Film the bottom of the pan again, add the rest of the garlic, and again cook until just beginning to brown. Add the chicken by reaching into the bag and removing with tongs. Lots of marinade will drip into the pan, which is fine, but don’t pour the bag in. Reserve the excess marinade. Stir fry the chicken until just done, about 2 minutes. Remove to the bowl on top of the greens.
Return the pan to the fire. Add the stock, the kecap manis, the remaining soy, the remaining oyster sauce, the remaining marinade, a squirt of sriracha, and a bit more black pepper. Stir to combine and bring to a rapid boil.
Add the noodles and stir to thoroughly submerge. Reduce heat to medium or medium high and cook, stirring frequently, until all the liquid is absorbed. At this point, if you’re using a non-stick pan (or its cast iron equivalent), you can go a little further, and keep cooking until the noodles dry out a bit and the sugars start just barely approach burning. You don’t want them to burn, of course, because that will make the whole thing unforgivably bitter, but they’re not going to get that high heat sugar caramelization at 212 degrees, which was their limit when braising. There’s a certain transformation that happens just after all the liquid disappears but before they over cook that is characterized by toughness, just a bit of chewiness, that occurs in addition to the high sear flavor left on the sides of some of the noodles Aside from just being really appealing, in my mind, one of the signatures of this dish. You don’t want to overcook these, or they’ll turn into a gooey, glutinous mess. You may even need to boil the noodles a little bit if they’re just releasing too much starch into the pan – that’s up to you and your noodles. But you do want to give them just enough time without any liquid to transform just a bit – you’ll know it when you taste it. The problem with using a standard aluminum or steel or copper pan is that they’ll just end up leaving a layer of sticky starchy stuff on the bottom which will reform and burn as fast as you can scrape it up. You want these noodles to remain in tact, and unless you’re working with a wok that’s been seasoned by generations of use, I recommend non-stick.
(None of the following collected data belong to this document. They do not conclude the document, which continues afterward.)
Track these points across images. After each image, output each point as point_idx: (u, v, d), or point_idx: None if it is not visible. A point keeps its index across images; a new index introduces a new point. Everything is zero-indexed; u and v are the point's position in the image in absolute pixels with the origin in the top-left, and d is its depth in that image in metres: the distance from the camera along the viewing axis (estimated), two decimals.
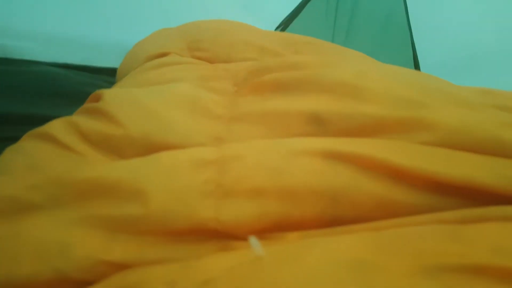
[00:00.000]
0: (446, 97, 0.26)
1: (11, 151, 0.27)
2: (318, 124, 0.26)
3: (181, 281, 0.16)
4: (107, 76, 0.87)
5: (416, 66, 1.33)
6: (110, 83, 0.73)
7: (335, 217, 0.20)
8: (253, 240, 0.18)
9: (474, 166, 0.21)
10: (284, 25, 1.49)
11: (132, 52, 0.69)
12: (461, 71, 1.12)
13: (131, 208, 0.20)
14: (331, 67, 0.31)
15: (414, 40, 1.31)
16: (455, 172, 0.21)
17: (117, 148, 0.26)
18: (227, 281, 0.15)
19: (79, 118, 0.29)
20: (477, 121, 0.24)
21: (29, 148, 0.27)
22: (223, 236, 0.19)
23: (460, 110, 0.26)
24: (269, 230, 0.20)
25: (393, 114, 0.25)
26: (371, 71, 0.30)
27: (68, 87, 0.85)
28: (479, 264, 0.14)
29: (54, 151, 0.26)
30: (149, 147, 0.25)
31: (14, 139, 0.29)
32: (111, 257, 0.18)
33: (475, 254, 0.15)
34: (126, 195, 0.20)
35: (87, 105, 0.31)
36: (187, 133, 0.27)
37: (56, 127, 0.28)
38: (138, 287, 0.16)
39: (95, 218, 0.20)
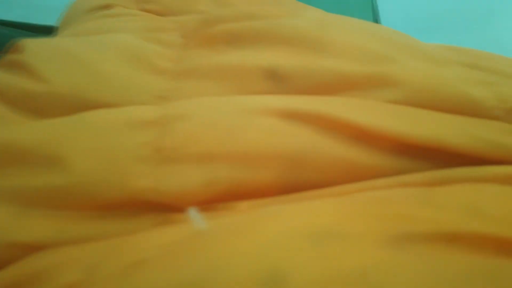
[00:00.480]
0: (414, 52, 0.25)
1: None
2: (276, 80, 0.23)
3: (105, 263, 0.13)
4: (50, 34, 0.79)
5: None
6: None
7: (294, 182, 0.18)
8: (192, 212, 0.15)
9: (443, 126, 0.20)
10: None
11: (73, 6, 0.62)
12: (420, 34, 1.12)
13: (49, 177, 0.16)
14: (291, 17, 0.28)
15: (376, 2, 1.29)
16: (423, 133, 0.19)
17: (40, 107, 0.22)
18: (160, 262, 0.12)
19: None
20: (446, 78, 0.22)
21: None
22: (163, 208, 0.16)
23: (429, 65, 0.24)
24: (219, 200, 0.17)
25: (358, 70, 0.22)
26: (335, 23, 0.28)
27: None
28: (454, 230, 0.13)
29: None
30: (79, 106, 0.21)
31: None
32: (23, 237, 0.15)
33: (449, 219, 0.13)
34: (44, 161, 0.16)
35: (4, 58, 0.26)
36: (126, 89, 0.23)
37: None
38: (47, 274, 0.13)
39: (4, 190, 0.16)
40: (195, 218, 0.15)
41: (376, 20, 1.29)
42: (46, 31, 0.94)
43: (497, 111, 0.21)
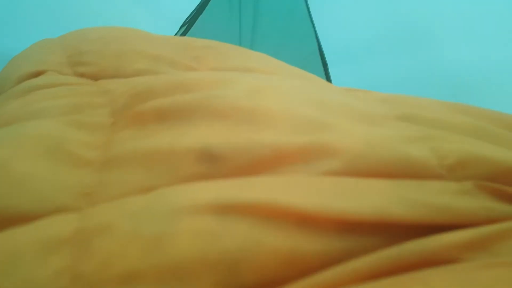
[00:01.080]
0: (350, 112, 0.24)
1: None
2: (211, 162, 0.21)
3: None
4: None
5: (322, 55, 1.37)
6: None
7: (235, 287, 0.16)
8: None
9: (383, 196, 0.19)
10: (188, 24, 1.43)
11: (3, 71, 0.59)
12: (361, 56, 1.19)
13: None
14: (224, 86, 0.27)
15: (317, 31, 1.35)
16: (364, 207, 0.18)
17: None
18: None
19: None
20: (382, 139, 0.22)
21: None
22: None
23: (365, 127, 0.23)
24: None
25: (294, 142, 0.21)
26: (268, 87, 0.27)
27: None
28: None
29: None
30: None
31: None
32: None
33: None
34: None
35: None
36: (44, 192, 0.20)
37: None
38: None
39: None
40: None
41: (319, 48, 1.35)
42: None
43: (438, 169, 0.21)
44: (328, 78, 1.39)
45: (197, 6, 1.40)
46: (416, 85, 1.01)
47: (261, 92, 0.25)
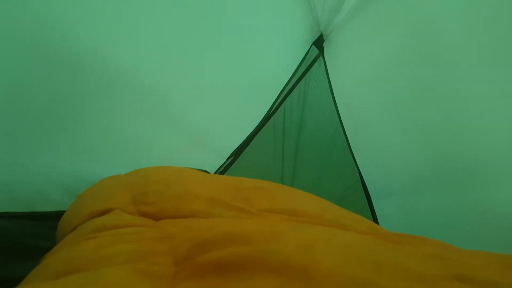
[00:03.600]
0: (400, 272, 0.25)
1: None
2: None
3: None
4: (52, 221, 0.82)
5: (364, 186, 1.40)
6: (53, 229, 0.68)
7: None
8: None
9: None
10: (235, 155, 1.55)
11: (74, 206, 0.66)
12: (405, 191, 1.19)
13: None
14: (277, 240, 0.29)
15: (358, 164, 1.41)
16: None
17: None
18: None
19: None
20: None
21: None
22: None
23: (412, 285, 0.24)
24: None
25: None
26: (319, 242, 0.29)
27: (8, 240, 0.78)
28: None
29: None
30: None
31: None
32: None
33: None
34: None
35: None
36: None
37: None
38: None
39: None
40: None
41: (361, 179, 1.39)
42: (50, 217, 0.98)
43: None
44: (372, 210, 1.38)
45: (245, 139, 1.53)
46: (463, 223, 0.98)
47: (312, 247, 0.27)
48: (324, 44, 1.32)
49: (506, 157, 0.84)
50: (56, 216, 0.74)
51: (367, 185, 1.40)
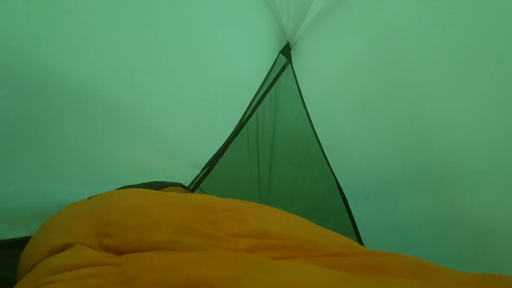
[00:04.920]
0: None
1: None
2: None
3: None
4: (18, 249, 0.79)
5: (340, 190, 1.41)
6: (16, 257, 0.64)
7: None
8: None
9: None
10: (210, 165, 1.54)
11: (35, 239, 0.62)
12: (380, 194, 1.20)
13: None
14: (237, 286, 0.28)
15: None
16: None
17: None
18: None
19: None
20: None
21: None
22: None
23: None
24: None
25: None
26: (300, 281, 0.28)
27: None
28: None
29: None
30: None
31: None
32: None
33: None
34: None
35: None
36: None
37: None
38: None
39: None
40: None
41: (337, 183, 1.40)
42: (13, 245, 0.93)
43: None
44: (349, 213, 1.40)
45: (218, 149, 1.52)
46: (437, 225, 1.00)
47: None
48: (292, 52, 1.32)
49: (475, 159, 0.86)
50: (23, 243, 0.71)
51: (343, 189, 1.41)
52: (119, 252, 0.49)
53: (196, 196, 0.69)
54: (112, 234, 0.51)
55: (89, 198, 0.75)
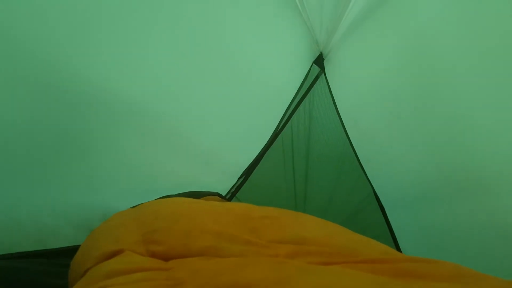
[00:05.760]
0: None
1: None
2: None
3: None
4: (66, 257, 0.83)
5: (377, 199, 1.39)
6: (66, 266, 0.69)
7: None
8: None
9: None
10: (246, 174, 1.56)
11: (85, 245, 0.67)
12: (418, 202, 1.18)
13: None
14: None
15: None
16: None
17: None
18: None
19: None
20: None
21: None
22: None
23: None
24: None
25: None
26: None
27: (24, 282, 0.79)
28: None
29: None
30: None
31: None
32: None
33: None
34: None
35: None
36: None
37: None
38: None
39: None
40: None
41: (374, 192, 1.38)
42: (64, 254, 0.99)
43: None
44: (387, 222, 1.37)
45: (254, 159, 1.54)
46: (476, 233, 0.96)
47: None
48: (325, 62, 1.33)
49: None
50: (70, 252, 0.75)
51: (380, 198, 1.39)
52: (165, 258, 0.52)
53: (235, 205, 0.72)
54: (159, 241, 0.55)
55: (133, 207, 0.79)
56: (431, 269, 0.41)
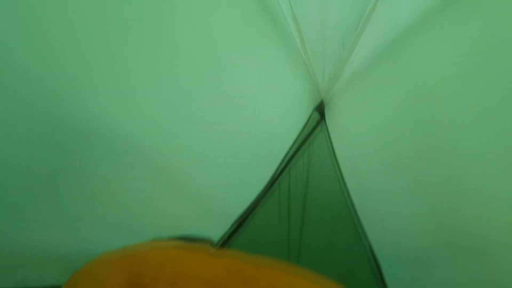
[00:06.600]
0: None
1: None
2: None
3: None
4: None
5: (374, 258, 1.35)
6: None
7: None
8: None
9: None
10: (239, 221, 1.52)
11: (68, 286, 0.63)
12: (417, 264, 1.14)
13: None
14: None
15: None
16: None
17: None
18: None
19: None
20: None
21: None
22: None
23: None
24: None
25: None
26: None
27: None
28: None
29: None
30: None
31: None
32: None
33: None
34: None
35: None
36: None
37: None
38: None
39: None
40: None
41: (371, 251, 1.34)
42: None
43: None
44: (383, 282, 1.32)
45: (249, 205, 1.51)
46: None
47: None
48: (325, 109, 1.35)
49: None
50: None
51: (376, 254, 1.34)
52: None
53: (227, 253, 0.68)
54: (145, 285, 0.51)
55: (121, 248, 0.76)
56: None
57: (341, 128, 1.33)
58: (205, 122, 1.14)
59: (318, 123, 1.39)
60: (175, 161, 1.15)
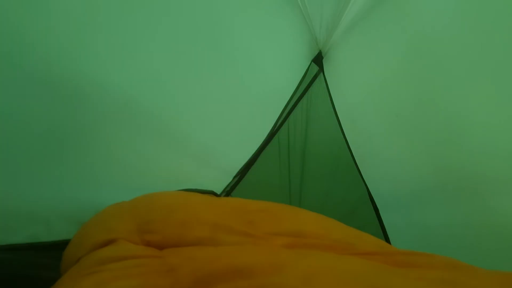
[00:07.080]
0: None
1: None
2: None
3: None
4: (57, 251, 0.82)
5: (372, 200, 1.39)
6: (57, 259, 0.67)
7: None
8: None
9: None
10: (241, 173, 1.55)
11: (78, 236, 0.65)
12: (412, 203, 1.18)
13: None
14: (279, 272, 0.29)
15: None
16: None
17: None
18: None
19: None
20: None
21: None
22: None
23: None
24: None
25: None
26: (322, 271, 0.28)
27: (10, 273, 0.77)
28: None
29: None
30: None
31: None
32: None
33: None
34: None
35: None
36: None
37: None
38: None
39: None
40: None
41: (368, 193, 1.38)
42: (55, 247, 0.97)
43: None
44: (380, 223, 1.37)
45: (250, 157, 1.53)
46: (471, 233, 0.96)
47: (314, 278, 0.27)
48: (324, 60, 1.33)
49: (510, 165, 0.83)
50: (61, 245, 0.74)
51: (374, 198, 1.39)
52: (160, 247, 0.51)
53: (231, 199, 0.71)
54: (154, 230, 0.54)
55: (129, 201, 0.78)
56: (426, 260, 0.41)
57: (340, 79, 1.32)
58: (202, 78, 1.13)
59: (316, 75, 1.37)
60: (175, 119, 1.15)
When the noodles have transformed, and not a minute after, transfer them to the bowl and toss the whole thing so that the greens and chicken are evenly distributed. The juices in the bottom of the bowl will remoisten the entire dish just right. Like all things, you’ll have to learn exactly how your brand of noodles reacts, how much liquid your greens release in the bowl, etc. If it’s just soup, you should add it to the pan before you put the noodles down. In any case, when the thing has become perfectly moist again and everything is distributed evenly, serve at once and enjoy!